> **Tasks to perform**:
(1) Could you update the entries, starting at the first one and ending at the line containing "Personal care available", so that "Chapel" becomes "Prayer Room" and nothing else changes? Leave the pictures out of your answer.
(2) Can you write what comes next in the piece about Indian parents and their complaints over clothes, picking up right after its last paragraph?

> **Reading passage**:
I don’t mean to ridicule,

You know nothing of these clothes’ history,

And hence the perplexing mystery.

You see, Small are the clothes I wore in college,

And that they inspire you to lose weight, is common knowledge,

Medium are the clothes that carried me in masters,

And the best size I could dream to reach, claim the forecasters,

Large was the size I was, a few months back,

And I promise to reclaim it before you come up with a wisecrack,

Extra large is to accommodate the present girth,

And is flowy and comfortable, for all it’s worth.”

 

“ O Khaleesi, I cannot win this war !

There is truly, nothing, you can’t answer for,

And that I’m cramped for your need,

Is something I’m willing to concede,

But don’t you fret or stress,

And let not the sprees take a recess,

For I’m sure that in your house, you’ll find,

A family member’s closet, to raid, you mastermind,

And none, may dare, counter your claim,

You, the greatest guru of this game !”

An apparent apparition of an appalling agglomeration of apparel.

 

Capture

 

Have you often wondered how the Indian parents unfailingly and unflinchingly, never miss a chance to embellish and adorn your wardrobe in front of others ? It is a known fact that larger the audience to listen to their tribulations, taller are the claims. And the more you deny those claims, the more ridiculous those exaggerations get. So beware and tread carefully and watch out for these weapons in their armoury.

 

Clothes, clothes everywhere, not a single one to wear

This is the time when you have just dropped a hint of an inclination to buy a nice outfit, for an upcoming wedding or a party, and pat comes the whacking wail , “ Har baar kehte ho ki kuch pehnne ko nahi hai. Phir almaariyon mein kya pada hai ? Har das din mein kuch naya kapda to khareedte rehte ho. Wo sab kab kaam aayega ?”

 

Shopper’s Paradise

Try leaving your clothes carelessly in the house. Go for it, give it a shot. Before the seconds hand strikes 12, you will hear a voice booming and echoing across the walls…“ Har kamre mein isi ke kapde hain. Sari almariyaan bhar rakhi hain. Hamare kapde to do khano mein aa jaate hain. Dukaan lagake rakhi hai, dukaan…Ek board laga dete hain ghar ke bahaar – ‘ Kapde hi Kapde : Verma ji and son’.”

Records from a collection
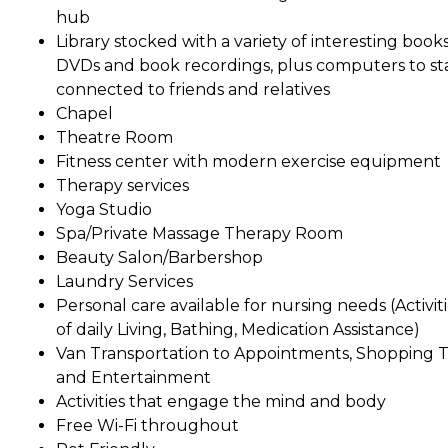
hub
Library stocked with a variety of interesting books
DVDs and book recordings, plus computers to st
connected to friends and relatives
Chapel
Theatre Room
Fitness center with modern exercise equipment
Therapy services
Yoga Studio
Spa/Private Massage Therapy Room
Beauty Salon/Barbershop
Laundry Services
Personal care available for nursing needs (Activit
of daily Living, Bathing, Medication Assistance)
Van Transportation to Appointments, Shopping Tr
and Entertainment
Activities that engage the mind and body
Free Wi-Fi throughout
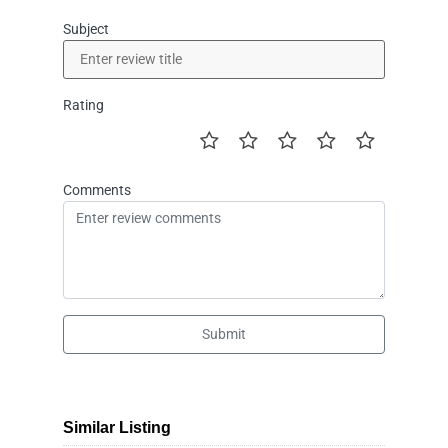
Subject
Rating
Comments
Submit
Similar Listing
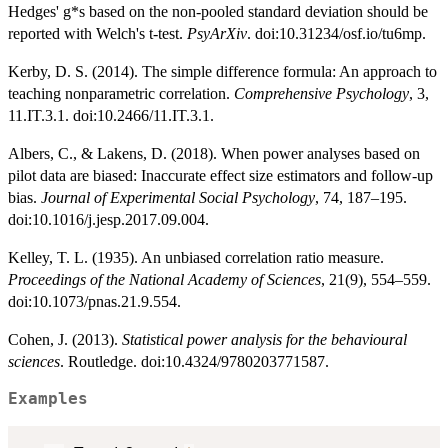
Hedges' g*s based on the non-pooled standard deviation should be
reported with Welch's t-test.
PsyArXiv
. doi:10.31234/osf.io/tu6mp.
Kerby, D. S. (2014). The simple difference formula: An approach to
teaching nonparametric correlation.
Comprehensive Psychology
, 3,
11.IT.3.1. doi:10.2466/11.IT.3.1.
Albers, C., & Lakens, D. (2018). When power analyses based on
pilot data are biased: Inaccurate effect size estimators and follow-up
bias.
Journal of Experimental Social Psychology
, 74, 187–195.
doi:10.1016/j.jesp.2017.09.004.
Kelley, T. L. (1935). An unbiased correlation ratio measure.
Proceedings of the National Academy of Sciences
, 21(9), 554–559.
doi:10.1073/pnas.21.9.554.
Cohen, J. (2013).
Statistical power analysis for the behavioural
sciences
. Routledge. doi:10.4324/9780203771587.
Examples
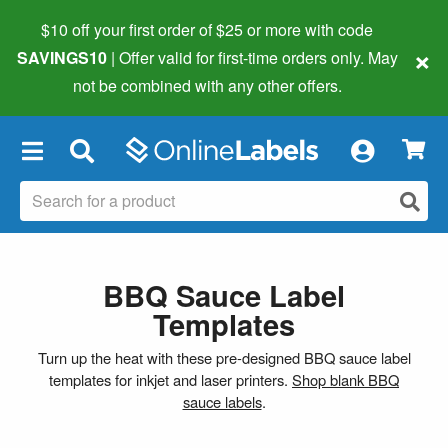
$10 off your first order of $25 or more
with code
×
SAVINGS10
| Offer valid for first-time orders only. May
not be combined with any other offers.
×
BBQ Sauce Label
Templates
Turn up the heat with these pre-designed BBQ sauce label
templates for inkjet and laser printers.
Shop blank BBQ
sauce labels
.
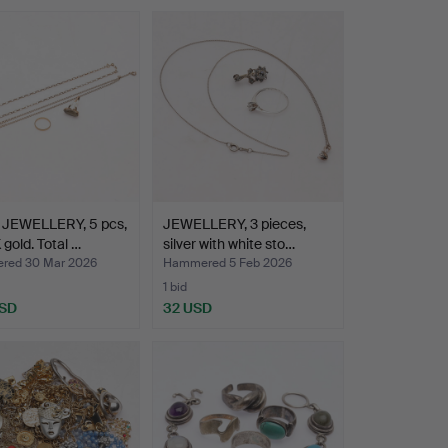
JEWELLERY, 5 pcs,
JEWELLERY, 3 pieces,
 gold. Total …
silver with white sto…
red 30 Mar 2026
Hammered 5 Feb 2026
1 bid
USD
32 USD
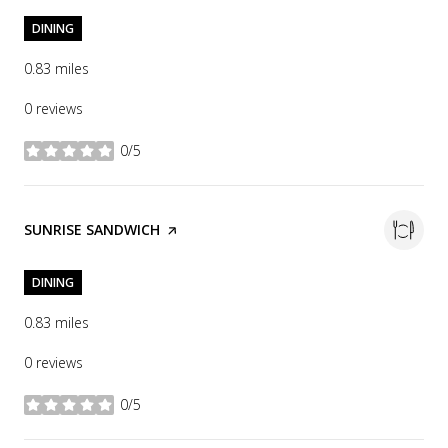
DINING
0.83
miles
0 reviews
0/5
stars
VISIT THE
SUNRISE SANDWICH
PAGE ON YELP
DINING
0.83
miles
0 reviews
0/5
stars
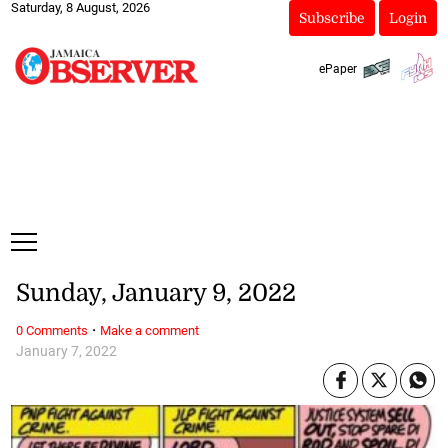
Saturday, 8 August, 2026
Subscribe
Login
ePaper
Sunday, January 9, 2022
·
0 Comments
Make a comment
January 7, 2022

> **Exercise responses**:
(1)
hub
Library stocked with a variety of interesting books
DVDs and book recordings, plus computers to st
connected to friends and relatives
Prayer Room
Theatre Room
Fitness center with modern exercise equipment
Therapy services
Yoga Studio
Spa/Private Massage Therapy Room
Beauty Salon/Barbershop
Laundry Services
Personal care available for nursing needs (Activit

(2)
 

The guilt

The Bhramastra in the armamentarium. A design to make you realize your sins. “ Jitne paison mein tere saal bhar ke kapde aaye hain na, utne mein to hamaari chhoti car aa jaati.”

 

The exponential factor

No matter how many clothes or shoes you have – few or many, this number is aggrandized by a variable factor ranging from 10 to infinity, by the Indian parents in front of your relatives or family friends. For instance, “ 200 T shirts hain iss ke paas.. 200. Kali T shirts hi 30-40 hongi. Ek hi rang (blue!) ki kam-se-kam 20-25 jeans..”  While you are left mouth agape with incredulity, overwhelmed by this calculation, trying to wonder where those 200 T shirts are tucked away, your parents have already moved on to how many shades of purple they counted in your wardrobe yesterday.

 

The space constraint and the alternatives

If you have dared to buy new clothes from the mall, make sure you quietly sneak them into the house. Lest you want to hear this – “ Phir kapde khareed layi. Kahan hai jagah iss ghar mein, bataa. Kahan rakhegi inko… mere sur pe ?”

 

Comparative and Superlative

Whether in school or college or work, be it marks or awards or salary, comparing their kids to others is inherent to Indian parenthood. So your wardrobe too, is unlikely to escape the sharp, mindful eye.  “ Behenji,  itne jute hain hamare ghar mein, main kya bataun. Utne jute to Jayalalithaa ke paas bhi nahi the.”

 

Do Jodi Jute

“ Hamare zamaane mein…” is the song of every parent. And it is sung at home at least once a day. So if you have too much footwear ‘for your own good,’ you would know these lyrics by heart…“ Chhatisson prakaar ke jute. Har colour ki sandal. Inhe to jute bhi matching chaiyyein. Hamne to poore college do jodi juton mein hi kaam chalaa liya tha.”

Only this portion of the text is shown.